Drug resistance in Plasmodium falciparum threatens to undermine malaria control and elimination efforts. Senegal is a malaria-endemic country that has implemented successive antimalarial and chemopreventive drug-based strategies for two decades. Sulfadoxine-pyrimethamine (SP) is used for chemoprevention in Senegal for intermittent preventive treatment in pregnancy (since 2004) and SP plus amodiaquine (AQ) is used for seasonal malaria chemoprevention (SMC, since 2013). Using whole genome sequence (WGS) data from malaria patient samples from health facilities across Senegal (2006 – 2022), we observed near fixation of Pfdhfr triple mutant and fluctuation in Pfdhps and Pfcrt mutation frequencies over time. It is unclear how these mutations influence drug resistance and fitness phenotypes in natural isolates; therefore, we evaluated natural parasite isolates with different Pfcrt, Pfmdr1, Pfdhps , and Pfdhfr haplotypes. Parasites were culture-adapted and phenotyped for antimalarial drug susceptibility and competitive growth (fitness).

Pfcrt CVIET + A220S + Q271E + N326S + R371I and Pfcrt CVIET + A220S + Q271E + I356T + R371I mutants were significantly more resistant to monodesethyl-amodiaquine (md-AQ) compared to Pfcrt wild-type (WT) and Pfcrt CVIET + A220S + Q271E + R371I mutants. Pfdhfr triple mutants were significantly more pyrimethamine (PYR) resistant than Pfdhfr WT and revealed a range of phenotypes, but this was not explained by Pfgch1 copy-number. Pfdhps A437G parasites were significantly more sulfadoxine (SDX) resistant compared to Pfdhps wild-type and Pfdhps S436A mutants, suggesting that A437G is a key mutation for SDX resistance. Competitive growth assays between Pfdhfr-Pfdhps mutants revealed that Pfdhps mutations do not always result in fitness costs. Ongoing phenotypic assessment and genetic validation of these mutations in a Senegalese background is necessary to assess the impact of drug pressure, identify evolving genetic determinants of drug resistance, and provide molecular markers for ongoing surveillance to monitor and guide the use of drug-based interventions.

AUTHOR SUMMARY

Drug resistance is a major concern for both preventing and treating malaria, especially in Africa where most malaria cases and deaths occur. Since 2013, Senegal has been giving children under 10 years old a combination of sulfadoxine-pyrimethamine plus amodiaquine to prevent malaria during the transmission season, called Seasonal Malaria Chemoprevention (SMC), and plans to continue expanding its use. However, there is evidence from genetic surveillance that drug resistance mutations are present in Senegal which could render this antimalarial drug combination ineffective. Here we use natural P. falciparum isolates obtained from Senegalese patients that represent the extant parasite population to evaluate the consequences of evolving mutations on antimalarial drug resistance and fitness phenotypes. This study is one of the first to use natural parasites to assess the impact of naturally derived mutations on drug resistance and fitness phenotypes. Our results provide evidence that certain combinations of drug resistance mutations impact both parasite drug resistance and fitness, and therefore need to be closely monitored and can inform optimal antimalarial combinations for the prevention or treatment of malaria.
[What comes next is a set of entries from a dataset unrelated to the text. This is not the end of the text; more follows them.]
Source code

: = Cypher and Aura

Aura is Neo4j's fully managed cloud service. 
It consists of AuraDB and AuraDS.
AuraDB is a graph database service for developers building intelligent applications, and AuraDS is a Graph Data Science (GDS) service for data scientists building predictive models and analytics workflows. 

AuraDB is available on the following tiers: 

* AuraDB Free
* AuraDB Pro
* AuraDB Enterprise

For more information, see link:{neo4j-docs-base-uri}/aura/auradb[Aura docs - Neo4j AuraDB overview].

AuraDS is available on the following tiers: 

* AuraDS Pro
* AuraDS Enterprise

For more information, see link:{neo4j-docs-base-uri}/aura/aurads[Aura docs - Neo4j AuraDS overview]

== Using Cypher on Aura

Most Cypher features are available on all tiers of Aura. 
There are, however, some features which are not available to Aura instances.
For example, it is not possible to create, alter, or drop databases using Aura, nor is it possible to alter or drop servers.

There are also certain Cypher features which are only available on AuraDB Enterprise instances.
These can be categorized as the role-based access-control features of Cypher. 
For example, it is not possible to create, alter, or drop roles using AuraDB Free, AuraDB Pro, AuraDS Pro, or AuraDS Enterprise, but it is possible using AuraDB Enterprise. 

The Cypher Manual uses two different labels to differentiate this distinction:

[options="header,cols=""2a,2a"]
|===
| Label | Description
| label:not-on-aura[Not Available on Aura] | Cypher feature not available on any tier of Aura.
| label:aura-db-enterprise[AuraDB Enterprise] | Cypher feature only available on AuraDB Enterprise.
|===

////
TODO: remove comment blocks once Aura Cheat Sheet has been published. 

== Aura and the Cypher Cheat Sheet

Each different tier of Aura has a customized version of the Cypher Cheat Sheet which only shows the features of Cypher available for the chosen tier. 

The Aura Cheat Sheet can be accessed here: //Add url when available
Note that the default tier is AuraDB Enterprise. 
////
This work informs the ongoing evolution of resistance and fitness phenotypes in malaria endemic settings that are introducing new multi first line therapies (MFTs) and SMC interventions that have been used for decades in Senegal. Our approach creates a framework for using genetic surveillance data to form a hypothesis, which can then be phenotypically tested by measuring the resistance and fitness levels of genetically diverse natural parasite isolates.